The outlook of AI/ML/DL is very bright and we will see some real benefits in every business sector.


Linux & Cloud Computing

While reading the latest issue of the Economist, I was reminded that August 25th. marks an important anniversary for two key events:  25 years back, on August 25, 1991, Linus Torvalds launched a new operating system called Linux and on the same day in 2006, Amazon under the leadership of Andy Jesse launched the beta version of Elastic Computing Cloud (EC2), the central piece of Amazon Web Services (AWS).

The two are very interlinked. Linux became the world’s most used piece of software of its type. Of course Linux usage soared due to backers like HP, Oracle, and IBM to combat the Windows force. Without open-source programs like Linux, cloud computing would not have happened. Currently 1500 developers contribute to each new version of Linux. AWS servers deploy Linux heavily. Being first to succeed on a large scale allowed both Linux and AWS to take advantage of the network effect, which makes popular products even more entrenched.

Here are some facts about AWS. It’s launch back in 2006 was extremely timely, just one year before the smartphones came about. Apple launched its iPhone in 2007 which ushered the app economy. AWS became the haven for start-ups making up nearly two-third of its customer base (estimated at 1 million). According to Gartner Group, the cloud computing market is at $205B in 2016, which is 6% of the world’s IT budget of $3.4 trillion. This number will grow to $240B next year. No wonder, Amazon is reaping the benefits – over past 12 months, AWS revenue reached $11B with a margin of over 50%. During the last quarter, AWS sales were 3 times more than the nearest competitor, Microsoft Azure. AWS has ten times more computing capacity than the next 14 cloud providers combined. We also saw the fate of Rackspace last week (acquired by a private equity firm). Other cloud computing providers like Microsoft Azure, Google Cloud, and IBM (acquired SoftLayer in 2013) are struggling to keep up with AWS.

The latest battleground in cloud computing is data. AWS offers Aurora and Redshift in that space. It also started a new services called Snowball, a suitcase-sized box of digital memory which can store mountains of data in the AWS cloud (interesting challenge to Box and Dropbox). IBM bought Truven Health Analytics which keeps data on 215m patients in the healthcare industry.

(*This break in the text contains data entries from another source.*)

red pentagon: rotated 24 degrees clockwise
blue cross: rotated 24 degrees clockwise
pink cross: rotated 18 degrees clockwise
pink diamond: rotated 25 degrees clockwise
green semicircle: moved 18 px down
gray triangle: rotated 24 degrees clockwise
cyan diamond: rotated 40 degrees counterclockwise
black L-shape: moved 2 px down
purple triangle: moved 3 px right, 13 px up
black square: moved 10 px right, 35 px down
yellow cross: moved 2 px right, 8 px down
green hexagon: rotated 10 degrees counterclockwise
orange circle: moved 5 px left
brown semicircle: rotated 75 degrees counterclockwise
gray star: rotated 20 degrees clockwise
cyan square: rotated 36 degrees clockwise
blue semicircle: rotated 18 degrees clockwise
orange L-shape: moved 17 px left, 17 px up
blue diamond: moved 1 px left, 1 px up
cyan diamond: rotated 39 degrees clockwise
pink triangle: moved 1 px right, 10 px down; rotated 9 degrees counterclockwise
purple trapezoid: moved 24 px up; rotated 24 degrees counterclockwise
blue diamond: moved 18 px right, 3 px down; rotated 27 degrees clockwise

The Economist article said, “AWS could end up dominating the IT industry just as IBM’s System/360, a family of mainframe computers did until the 1980s.”       I hope it’s not so and we need serious competition to AWS for customer’s benefits. Who wants a single-vendor “lock-in”? Microsoft’s Azure seems to be moving fast. Let us hope IBM, Google, and Oracle move very aggressively offering equivalent or better alternatives to Amazon cloud services.